Bu hafta yerimiz dar ama yine de Türkiye Ermenilerinin yapısal sorunları üzerine konuşmaya devam edelim. Osmanlı döneminde Ermeni toplumunun kurduğu idari mekanizmaların Cumhuriyet döneminde nasıl ‘buharlaştırıldığına’ bakalım kısaca.
Cumhuriyet rejimi, kurulduğu günden itibaren, Müslüman halkların Türk kimliği içerisinde asimilasyonunu amaçladı. Gayrimüslimler ise, bir yandan Türkleşmeleri istense de, bir yandan, Türklüğün kendini tanımlayacağı mutlak karşıt, milli birliği sağlamak için ihtiyaç duyulan daimi iç düşmandı. Rejim onların varlığına tahammül eder gibi yapıyor, ancak bir yandan da azınlık toplumu olarak yaşamalarını engelleyecek ‘tedbir’leri alıyordu. Akla gelebilecek her türlü baskıyla, azınlıkların eğitim, ibadet, seyahat, çalışma, dillerini kullanma ve daha pek çok temel özgürlükleri kısıtlandı. Türkiye’nin nüfusu 1923’ten bu yana altı kat artmışken, gayrimüslimlerin sayısının kat be kat azalmış olması, bütün bu baskıların en somut sonucudur.
1923’ten sonra yaşananlardan, Osmanlı döneminde görece özerk bir şekilde örgütlenen ‘millet’ yapıları da etkilendi haliyle. Kendi –Ermeni Milli Nizamnamesi’ne benzer– ‘anayasa’larıyla yönetilen Rum, Yahudi ve Katolik ‘millet’lerinin kurduğu yapılar ortadan kaldırıldı. Gayrimüslimlerin hakları Lozan’la tanımlanmış, Türkiye taraf devletlere, onların haklarını koruyacağı konusunda güvence vermişti, ancak bulunan ilk fırsatta ve dahası her fırsatta, bu haklar geri alındı. Örneğin, 1925’te Medeni Kanun’un kabulünden sonra, gayrimüslim toplulukların özerk yargı haklarından teker teker feragat etmeleri sağlandı. (Öte yandan, biz gayrimüslimler bu dönemde benzer baskıların sadece bizlere yönelik olduğunu düşünürüz, ama gittikçe daha çok öğreniyoruz ki, Aleviler de, Sünniler de, Kürtler de bizim uğradığımıza benzer baskılara uğradılar. Bu ülkenin her vatandaşı, belli ölçülerde, düzenin kurbanı oldu.)

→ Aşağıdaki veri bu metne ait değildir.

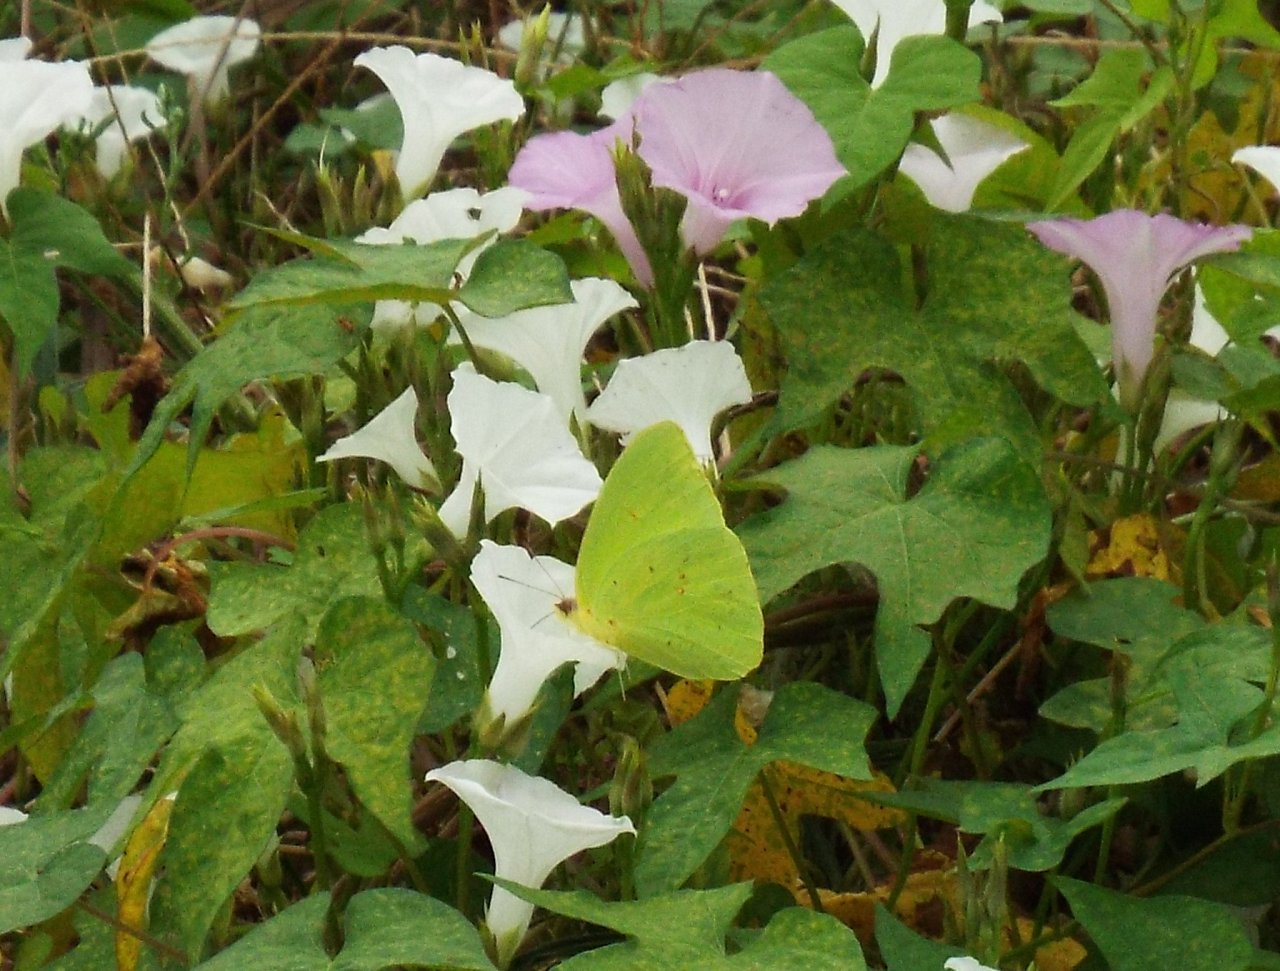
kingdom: Animalia
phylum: Arthropoda
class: Insecta
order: Lepidoptera
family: Pieridae
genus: Phoebis
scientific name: Phoebis sennae
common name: Cloudless Sulphur
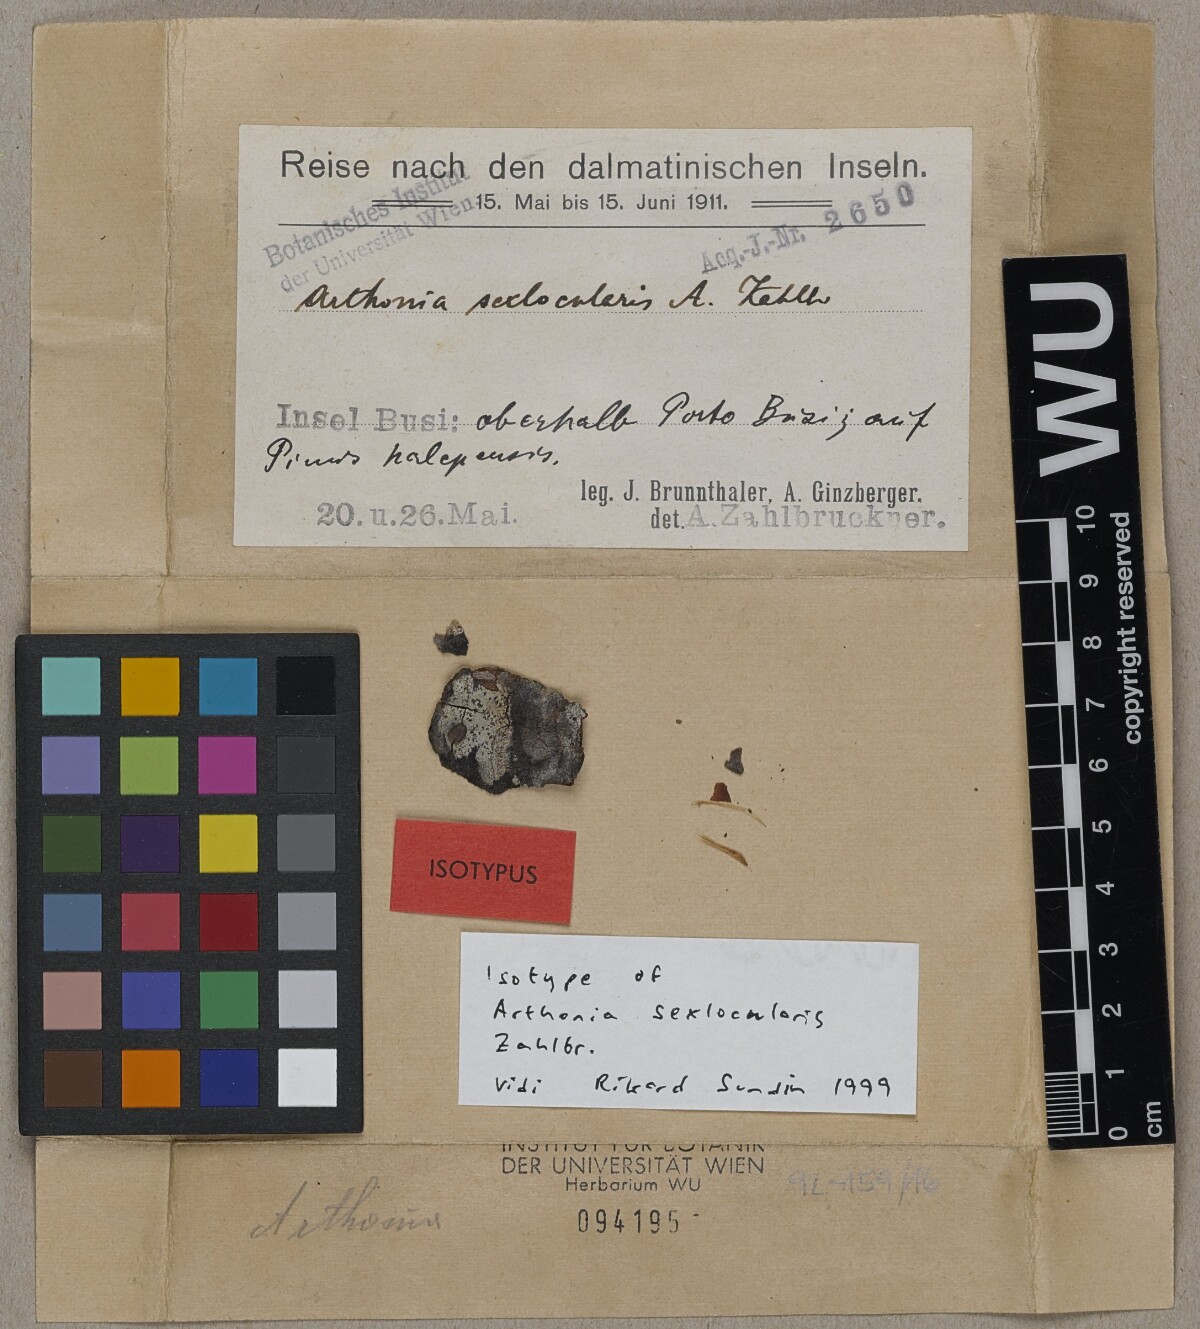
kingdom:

Devletin temel ‘azınlık’ stratejisi, Müslüman olmayan vatandaşlarının atacağı her adımın sıkı bir şekilde denetlenmesi oldu. Her türlü siyasi faaliyet bastırıldı, yasaklandı. Siyasi düzlemde yapılabilecek tek şey, “Türk vatandaşları olarak ne kadar mutlu yaşadığımızın ve devlete bağlı olduğumuzun ilanı” oldu. Siyaset yasak olduğu için, sivillerin yönetimde olduğu kurumlar da sıkı bir denetim altına alındı. 1946’ya kadar, kültürel derneklerin kurulmasına dahi izin çıkmadı. Vakıfların mütevelli heyeti seçimlerinde baskılar yapıldı, yöneticiler kimi zaman, ‘tek mütevelli’ döneminde olduğu gibi, bizzat devlet tarafından seçildi. Patrik seçimlerine müdahale edildi, istenmeyen adayların önüne engeller çıkarıldı. Patrikhane bünyesinde, Ruhani Meclis dışındaki organlar olan Cismani Meclis, Milli Meclis ve çeşitli komisyonların faaliyet göstermesine izin verilmedi. 27 Mayıs 1960 darbesine kadar güç bela ayakta kalan Cemaat Merkezi İdaresi ise, darbeciler tarafından kapatıldı.
Böylece, daha önce oluşturulmuş idare mekanizmasından geriye hiçbir şey bırakılmamış oldu. Elde kalan, sadece, tek meşru temsilci olarak görülen ama yoğun baskı ve korkutmalarla, adeta siyasi bir cendere altında yaşayan Patrik ve din adamları oldu.
Bu durum, Osmanlı döneminde bir ‘millet’ (azk) olarak kabul edilen ve kendilerini öyle gören Ermenilerin, Cumhuriyet döneminde bir ‘cemaat’e (hamaynk) indirgenmesi sonucunu doğurdu. İşin fenası, bu daraltma, Ermenilerin kendileriyle ve dünyayla ilgili algısını da sığlaştırdı, daralttı.